Nine long-held Western hostages were freed from captivity in Lebanon last year, including six Americans, and the remains of William F. Buckley and Col. William R. Higgins were recovered and returned to the United States. The hostages, including the two who died while in captivity, had been held by elements of the Iranian-supported terrorist group Hizballah, which receives substantial amounts of financing, training, and political direction from Tehran. The release of the hostages was achieved largely through the efforts of U.N. Secretary General Javier Perez de Cuellar and his special envoy Giandomenico Picco. The releases apparently reflected a belief held by both the Government of Iran and the hostage holders themselves that the continued detention of the hostages served no purpose. The United States made no concessions to gain the hostages' release.
At year's end, two German hostages, Thomas Kemptner and Heinrich Struebig, remained captive in Lebanon. We continue to call for the immediate, safe, and unconditional release of all persons held outside the legal system in the region as well as an accounting of all those who may have died while in captivity.
During 1991 Iran continued to build closer ties to Palestinian terrorist groups and Islamic militant organizations. Iran has used conferences like "Intifadah and the Islamic World" -- held in Iran during the period 19-22 October -- to maintain contact with numerous terrorist groups. Subsequent to this conference, some such groups issued threats to participants in the Middle East peace talks.

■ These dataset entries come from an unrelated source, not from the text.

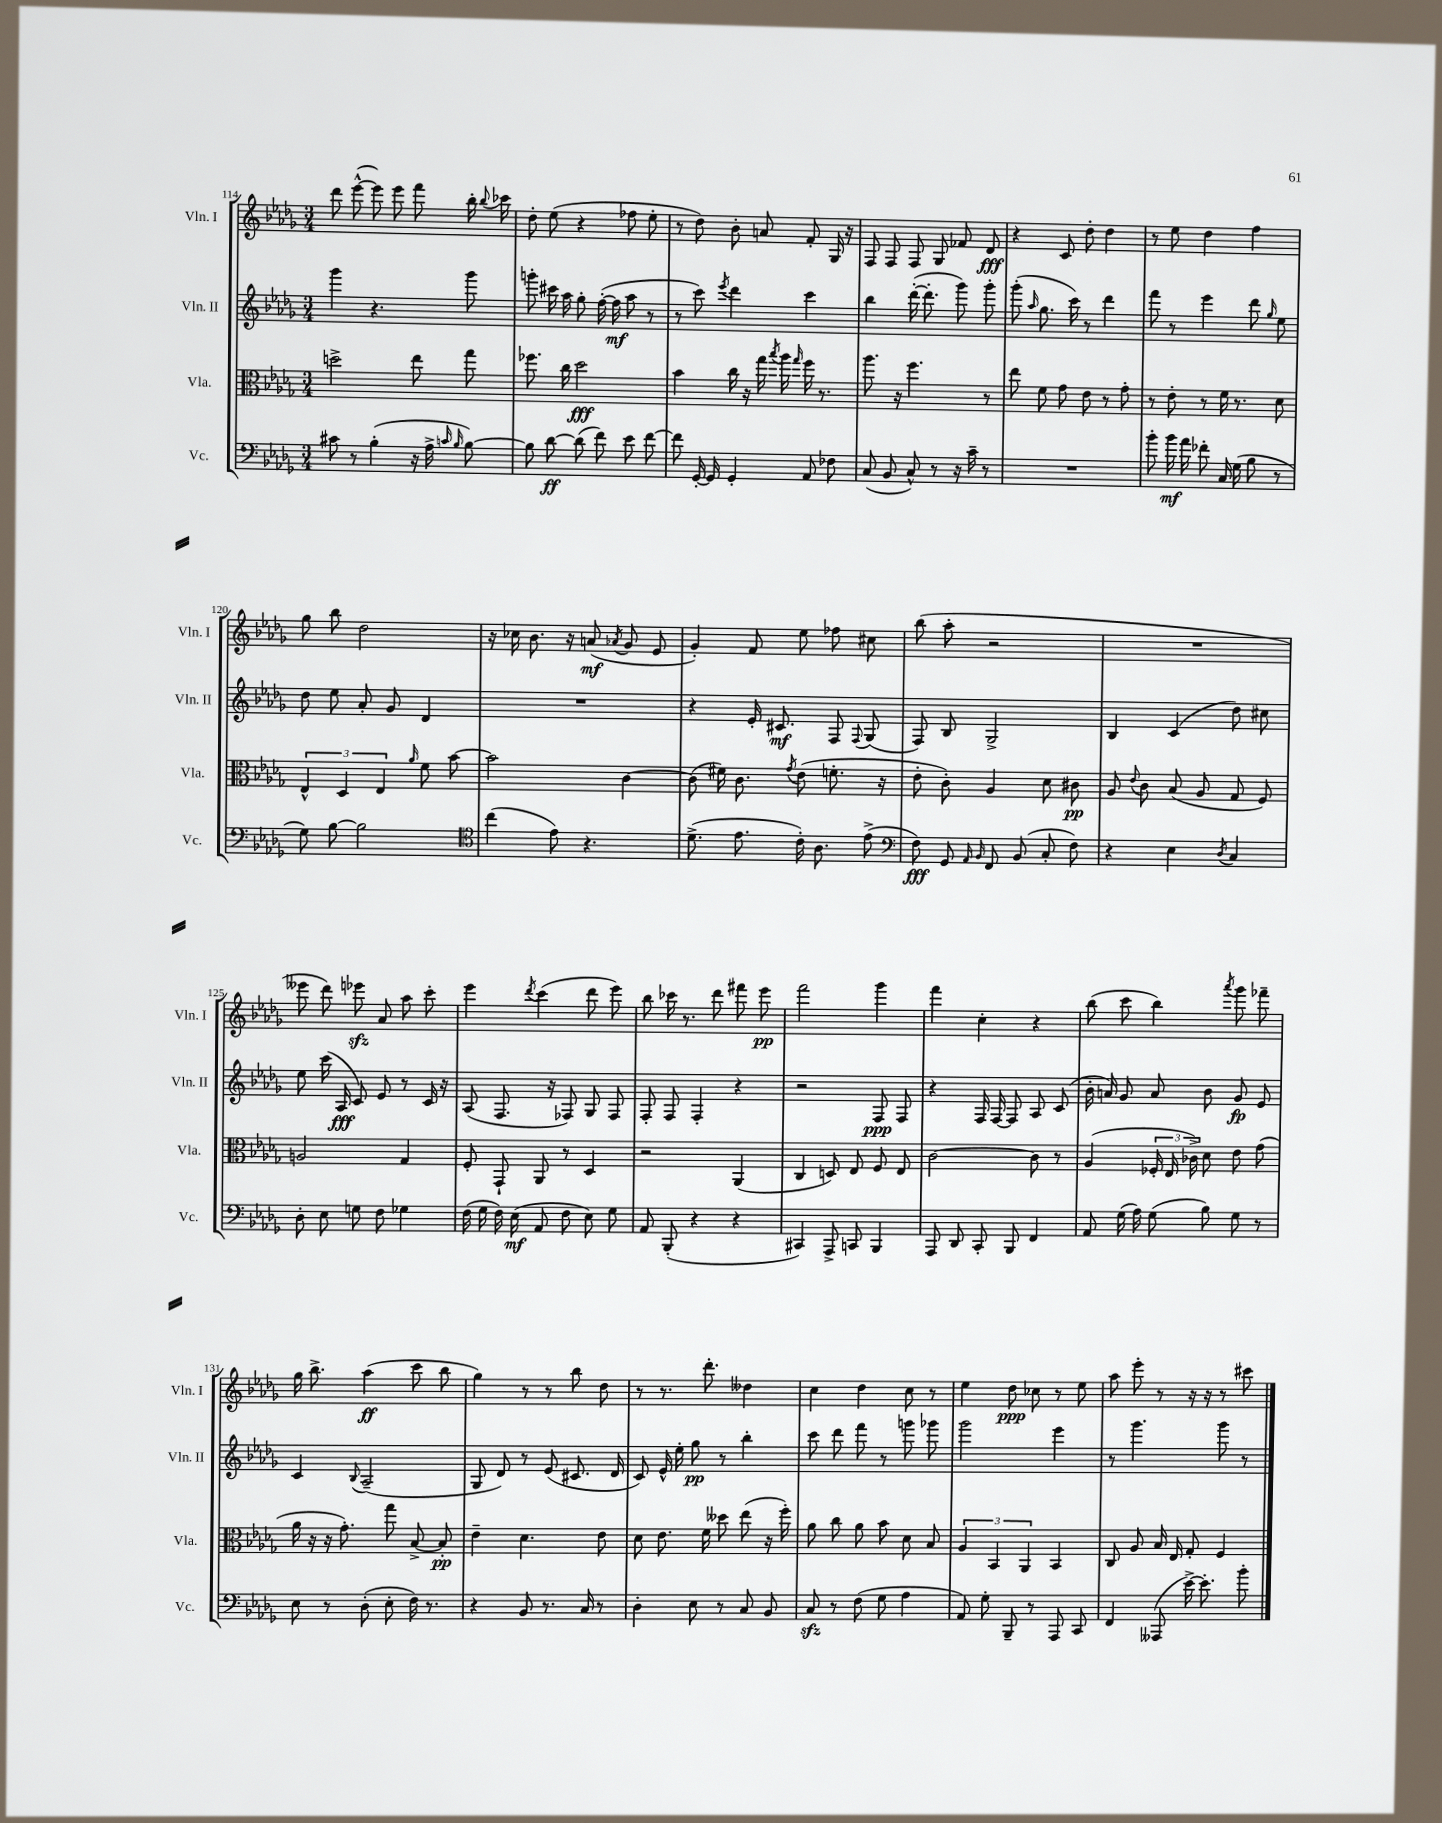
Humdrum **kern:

**kern	**kern	**kern	**kern
*staff4	*staff3	*staff2	*staff1
*clefF4	*clefC3	*clefG2	*clefG2
*k[b-e-a-d-g-]	*k[b-e-a-d-g-]	*k[b-e-a-d-g-]	*k[b-e-a-d-g-]
*M3/4	*M3/4	*M3/4	*M3/4
8c#	2dd^	4ggg-	8ddd-
8r	.	.	([8eee-^^
(4B-'	.	4.r	8eee-])
.	.	.	8eee-
16r	8ee-	.	8fff
16A-^	.	.	.
16qqc	.	.	.
16qqB-	.	.	.
[8B-)	8gg-	8ggg-	16bb-'
.	.	.	8qqbb-
.	.	.	16ccc-
=	=	=	=
8B-]	8.ff-	8ggg'	8dd-'
[8d-	.	16ccc#	(8ee-
.	16cc	16aa-	.
(8d-]	2dd-	8gg-'	4r
8f)	.	([16ff'	.
.	.	16ff]	.
8e-	.	8aa-	8ff-
[8f	.	8r	8ee-'
=	=	=	=
8f]	4b-	8r	8r
[16GG-'	.	8ccc)	8dd-)
16GG-]	.	.	.
.	.	8qeee-	.
4GG-'	16cc	4ddd-	8b-'
.	16r	.	.
.	16gg-	.	8a
.	8qbb-	.	.
.	16aa-	.	.
.	16qqgg-	.	.
8AA-	16ff	4ccc	8f'
.	8.r	.	.
8F-	.	.	16G-
.	.	.	16r
=	=	=	=
(8C	8.aa-	4bb-	8F
8BB-	.	.	8F
.	16r	.	.
8C^^)	4.ff	([16ddd-'	8F
.	.	8.ddd-']	.
8r	.	.	8G-
16r	.	8ggg-)	8f-
16c~	.	.	.
8r	8r	8ggg-'	8d-
=	=	=	=
2.r	8ee-	(8ggg-'	4r
.	.	16qqaa-	.
.	8f	8.gg-	.
.	8g-	.	8c
.	.	16ccc)	.
.	8e-	8r	8dd-'
.	8r	4ddd-	4dd-
.	8g-'	.	.
=	=	=	=
8b-'	8r	8fff	8r
16b-	8e-'	8r	8ee-
16a-	.	.	.
8f-'	8r	4eee-	4dd-
16C	16f	.	.
(16G-	8.r	.	.
8B-	.	8ddd-	4ff
.	.	16qqgg-	.
8r	8d-	8ee-	.
=	=	=	=
8G-)	6E-^^	8dd-	8gg-
[8B-	.	8ee-	8bb-
.	6D-	.	.
2B-]	.	8a-'	2dd-
.	6E-	.	.
.	.	8g-	.
.	16qqa-	.	.
.	8f	4d-	.
.	[8b-	.	.
=	=	=	=
*clefC4	*	*	*
(4cc	2b-]	2.r	16r
.	.	.	16cc-
.	.	.	8.b-
8e-)	.	.	.
.	.	.	16r
4.r	.	.	(8a
.	.	.	8qa-
.	[4c	.	8g-
.	.	.	8e-
=	=	=	=
(8.d-^	(8c]	4r	4g-')
.	16f#)	.	.
8.e-	8.c	.	.
.	.	16e-'	8f
.	.	8.c#	.
.	8qg-	.	.
16c')	(8e-	.	8ee-
8.A-	.	.	.
.	8.f'	8F	8ff-
.	.	8qqF	.
(8e-^	.	(8G-	8cc#
.	16r	.	.
=	=	=	=
*clefF4	*	*	*
8F)	8e-'	8F)	(8bb-
8GG-	8c')	8B-	8aa-'
16qqAA-	.	.	.
16qqBB-	.	.	.
8FF	4A-	2G-^	2r
(8BB-	.	.	.
8C'	8d-	.	.
8F)	8c#	.	.
=	=	=	=
4r	8A-	4B-	2.r
.	8qqe-	.	.
.	8c	.	.
4E-	(8B-	(4c	.
.	8A-	.	.
8qD-	.	.	.
4C	8G-	8dd-)	.
.	8F)	8cc#	.
=	=	=	=
8D-'	2A	8ee-	8eee--
8E-	.	(16ccc	8ddd-)
.	.	16A-	.
8G	.	8c)	8eee-
8F	.	8e-	8a-
4G-	4G-	8r	8aa-
.	.	16c	8ccc'
.	.	16r	.
=	=	=	=
(16F	8F'	(8A-	4eee-
16G-	.	.	.
16F)	8GG-`	8.F	.
(16E-	.	.	.
.	.	.	8qddd-
8AA-	8AA-	.	(4ccc
.	.	16r	.
8F	8r	8F-)	.
8E-)	4D-	8G-	8ddd-
8G-	.	8F-	8eee-)
=	=	=	=
8AA-	2r	8F'	8bb-
(8BBB-'	.	8F	16ccc-
.	.	.	8.r
4r	.	4F'	.
.	.	.	8ddd-
4r	(4AA-	4r	8fff#
.	.	.	8eee-
=	=	=	=
4CC#)	4C	2r	2fff
8AAA-^	8D)	.	.
8CC	8E-	.	.
4BBB-	8F	8F	4ggg-
.	8E-	8F	.
=	=	=	=
8AAA-	[2c	4r	4fff
8DD-	.	.	.
8CC'	.	16F	4cc'
.	.	[16F	.
8BBB-	.	8F]	.
4FF	8c]	8A-	4r
.	8r	(8c	.
=	=	=	=
8AA-	(4A-	16b-'	(8bb-
.	.	16a)	.
(16G-	.	8g-	8ccc
16A-)	.	.	.
(8G-	24F-'	8a	4bb-)
.	24E-	.	.
.	24c-^)	.	.
8B-)	8d-	8b-	.
.	.	.	8qaaa-
8G-	8e-	8g-	8ggg-
8r	(8g-	8e-	8fff-~
=	=	=	=
8E-	16a-	4c	16gg-
.	16r	.	8.bb-^
8r	16r	.	.
.	8.g-')	.	.
.	.	8qqB-	.
(8D-'	.	(2A-~	(4aa-
8E-'	8gg-	.	.
16F)	[8B-^	.	8ccc
8.r	.	.	.
.	8B-']	.	8bb-
=	=	=	=
4r	4e-~	8G-	4gg-)
.	.	8d-)	.
8BB-	4.d-	8r	8r
8.r	.	(8e-	8r
.	.	8.c#	8bb-
16C	.	.	.
8r	8e-	.	8dd-
.	.	16d-	.
=	=	=	=
4D-'	8d-	8c)	8r
.	8.e-	16e-^^	8.r
.	.	16ee-'	.
8E-	.	8gg-	.
.	16f	.	8.ddd-'
8r	8dd--	8r	.
8C	(8ee-	4bb-'	4dd--
8BB-	16r	.	.
.	16ff')	.	.
=	=	=	=
8C	8a-	8ccc	4cc
8r	8cc	8ddd-	.
(8F	8a-	8fff	4dd-
8G-	8b-	8r	.
4A-	8d-	8ggg	8cc
.	8B-	8ggg-	8r
=	=	=	=
8AA-)	6A-	2ggg-	4ee-
8G-'	.	.	.
.	6BB-	.	.
8BBB-~	.	.	8dd-
.	6AA-	.	.
8r	.	.	8cc-
8AAA-	4BB-	4eee-	8r
8CC	.	.	8ee-
=	=	=	=
4FF	8C	8r	8aa-
.	8A-	4.ggg-	8eee-'
(8AAA--	16B-	.	8r
.	16E-	.	.
[16e-^)	8G-'	.	16r
8.e-']	.	.	16r
.	4F	8ggg-	8r
8b-'	.	8r	8ccc#
==	==	==	==
*-	*-	*-	*-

Iran also continued its practice of assassinating dissidents; Iranian agents are the prime suspects in the murder of former Prime Minister Shapour Bakhtiar in Paris last August, and the French government has issued an international arrest warrant for an Iranian official suspected of supporting the operation.
Seven Americans died during 1991 in terrorist attacks: -- On 2 January in El Salvador, the Farabundo Marti National Liberation Front (FMLN) downed a U.S. helicopter carrying three U.S. military advisers who were en route to Honduras. Two of them, Lt. Col. David Pickett and crew chief PFC Earnest Dawson, were brutally executed after surviving the crash. The third, CWO Daniel Scott, died of injuries suffered in the shootdown. (The incident is considered terrorism because the three advisers provided administrative/logistic support from Honduras to U.S. military personnel assigned to El Salvador and were thus noncombatants.)
-- The Turkish terrorist group Devrimci Sol (Revolutionary Left or Dev Sol) murdered two Americans last year. On 7 February in Adana, Bobbie Eugene Mozelle, an American contract employee of the Department of Defense, was shot as he left his apartment on the way to his car. On 22 March in Istanbul, another American contract employee of the Department of Defense, John Gandy, was murdered when three gunmen entered his office, separated him from the other employees, and shot him in the head.
-- On 12 March in Glyfada, Greece, U.S. Air Force Sgt. Ronald Odell Stewart was killed by a bomb explosion outside his residence. The Greek terrorist group 17 November was responsible.